多项临床试验已证明糖皮质激素(GCs)在增强杜氏和贝克型肌营养不良症(DMD/BMD)患者肌肉力量及减缓疾病进展方面具有治疗益处。我们推测,GCs可能与对浸润于营养不良肌肉中的单核炎性细胞(MICs)和树突状细胞(DCs)的不同抗炎作用有关。在这项前瞻性研究中,从30例肌营养不良症患者(DMD = 18例;BMD = 6例;肢带型肌营养不良症(LGMD) = 6例)身上获取了两份肌肉活检样本(泼尼松治疗6个月前后各一份)。使用小鼠单克隆抗体和免疫过氧化物酶染色方法检查浸润肌肉的MICs和DCs。每月通过手动测试、运动能力测试和定时测试评估肌肉力量。泼尼松治疗与以下情况相关:(i)总体运动功能障碍的功能改善,在DMD上肢(P < 0.001)和BMD上肢(P < 0.01)以及DMD下肢(P < 0.001)和BMD下肢(P < 0.05);(ii)组织学改善,如纤维大小变化(DMD,P < 0.01;BMD,P < 0.05)、核内移(DMD,P < 0.05)、变性和坏死(DMD和BMD,P < 0.01)、再生(DMD,P < 0.001;BMD, P < 0.01)以及肌内膜结缔组织增生(DMD,P < 0.01;BMD,P < 0.05);(iii)总MICs(P < 0.01)和DCs数量减少(P < 0.01)。
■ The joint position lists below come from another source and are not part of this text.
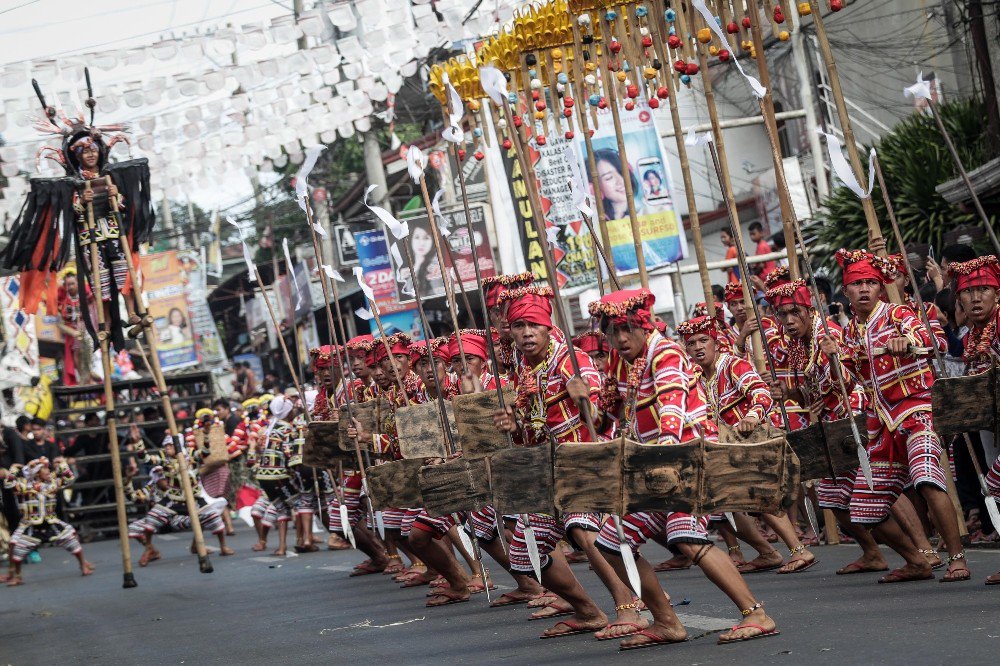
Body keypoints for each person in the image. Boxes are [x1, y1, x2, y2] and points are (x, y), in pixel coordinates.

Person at [589, 289, 778, 648]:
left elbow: (672, 409)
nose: (621, 338)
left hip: (687, 463)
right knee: (612, 544)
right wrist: (585, 399)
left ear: (644, 325)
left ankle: (756, 613)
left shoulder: (666, 353)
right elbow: (605, 421)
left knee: (685, 537)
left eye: (628, 329)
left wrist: (662, 456)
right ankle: (667, 622)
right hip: (653, 471)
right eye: (614, 332)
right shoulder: (620, 362)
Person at [821, 248, 969, 583]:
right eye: (856, 284)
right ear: (846, 291)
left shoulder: (898, 315)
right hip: (881, 421)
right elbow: (843, 383)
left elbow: (931, 342)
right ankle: (916, 560)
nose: (863, 290)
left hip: (916, 409)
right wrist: (832, 358)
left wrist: (907, 340)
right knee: (864, 508)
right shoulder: (847, 334)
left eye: (870, 283)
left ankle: (957, 557)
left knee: (927, 479)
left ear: (879, 286)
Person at [493, 285, 620, 640]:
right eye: (518, 326)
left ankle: (630, 606)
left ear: (549, 327)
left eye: (533, 325)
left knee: (580, 527)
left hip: (583, 464)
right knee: (523, 552)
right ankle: (588, 611)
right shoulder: (523, 368)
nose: (526, 332)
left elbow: (604, 417)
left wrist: (585, 403)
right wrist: (513, 425)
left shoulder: (570, 360)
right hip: (547, 473)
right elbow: (530, 431)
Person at [947, 255, 1000, 585]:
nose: (976, 297)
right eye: (968, 292)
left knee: (995, 483)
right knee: (994, 490)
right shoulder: (971, 336)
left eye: (984, 289)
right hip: (991, 423)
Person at [1, 457, 93, 585]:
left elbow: (69, 479)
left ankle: (83, 564)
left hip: (51, 523)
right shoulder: (24, 486)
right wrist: (14, 468)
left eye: (48, 468)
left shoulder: (52, 483)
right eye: (44, 468)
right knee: (17, 547)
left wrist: (62, 464)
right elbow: (8, 484)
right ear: (37, 473)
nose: (48, 470)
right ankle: (17, 575)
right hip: (30, 525)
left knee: (71, 539)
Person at [594, 148, 640, 220]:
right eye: (609, 177)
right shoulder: (595, 221)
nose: (620, 181)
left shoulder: (648, 212)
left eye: (622, 172)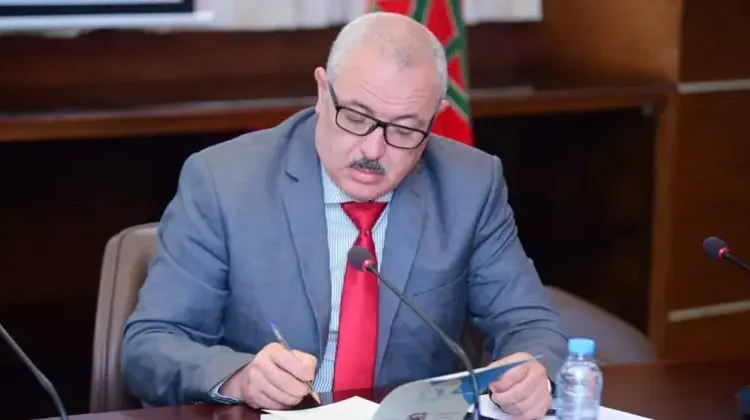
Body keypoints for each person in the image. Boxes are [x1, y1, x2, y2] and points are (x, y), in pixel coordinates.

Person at [122, 11, 567, 420]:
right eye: (356, 116)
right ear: (322, 91)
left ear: (436, 117)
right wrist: (240, 377)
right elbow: (151, 346)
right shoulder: (224, 182)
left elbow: (531, 325)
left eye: (405, 128)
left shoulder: (470, 185)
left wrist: (534, 372)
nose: (373, 149)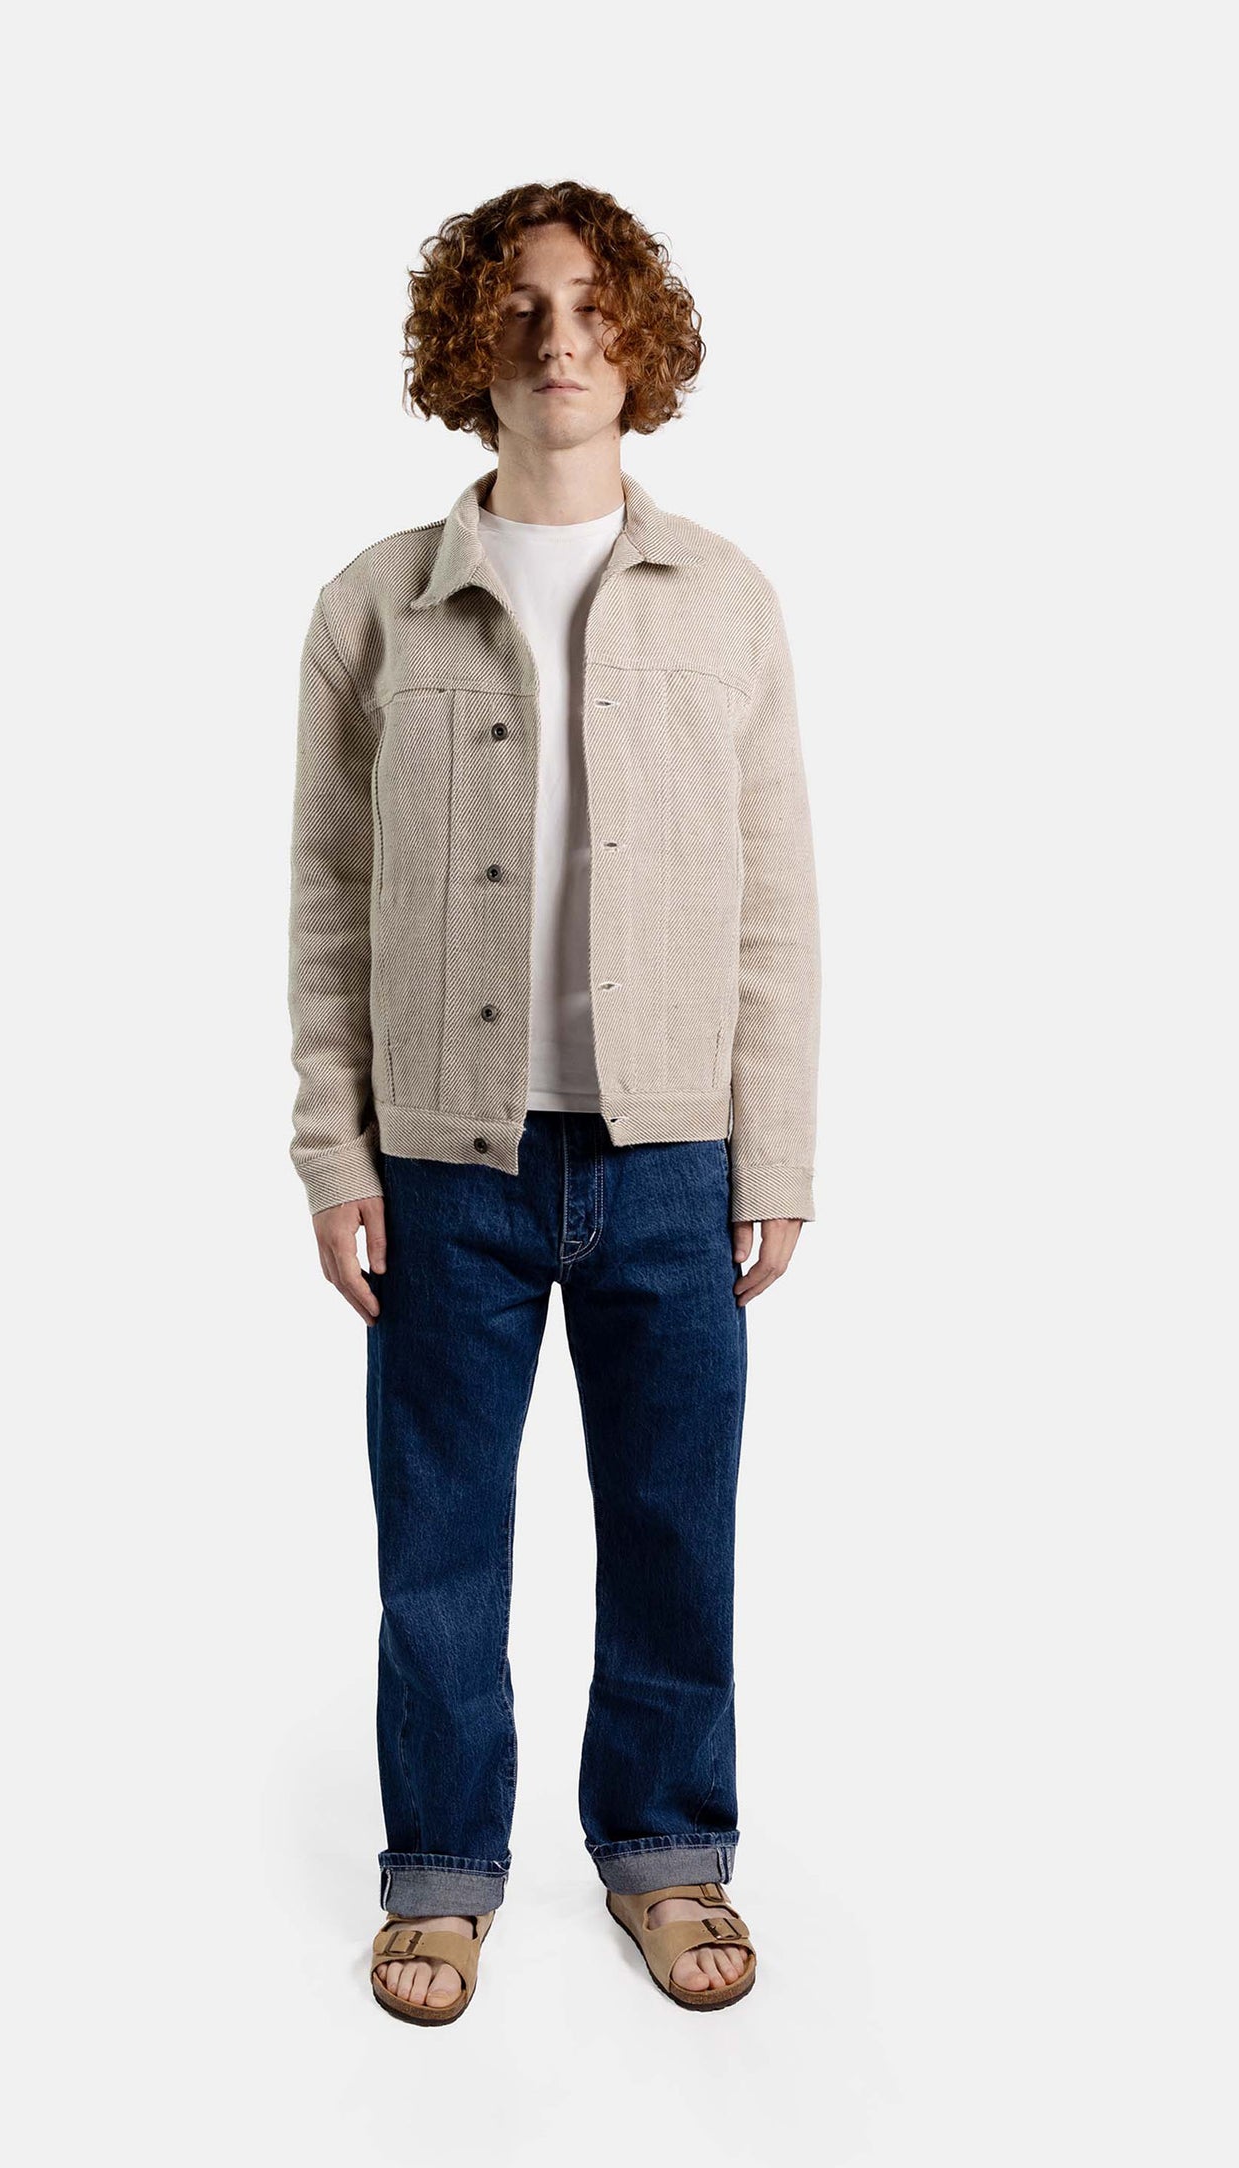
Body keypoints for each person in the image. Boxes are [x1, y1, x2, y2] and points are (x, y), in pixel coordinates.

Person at [287, 180, 820, 2023]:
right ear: (470, 344)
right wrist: (331, 1149)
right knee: (438, 1539)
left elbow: (773, 898)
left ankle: (666, 1854)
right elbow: (327, 895)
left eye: (592, 305)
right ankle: (440, 1874)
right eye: (518, 307)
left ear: (639, 339)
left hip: (671, 1153)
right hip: (445, 1160)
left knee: (673, 1520)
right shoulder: (375, 603)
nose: (560, 337)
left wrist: (775, 1145)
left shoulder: (723, 598)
总体运动功能障碍的改善程度与DCs数量减少之间存在正相关(在上肢;DMD中r = 0.638,P < 0.01,BMD中r = 0.725,P < 0.01;在下肢;DMD中r = 0.547,P < 0.05,BMD中r = 0.576,P < 0.05)。LGMD患者未出现MICs/DCs的此类改善和变化。在DMD/BMD中,泼尼松的治疗效果与MICs和DCs数量减少有关。这种治疗效果是否反映了针对这些细胞产生的有害免疫反应,还有待进一步研究。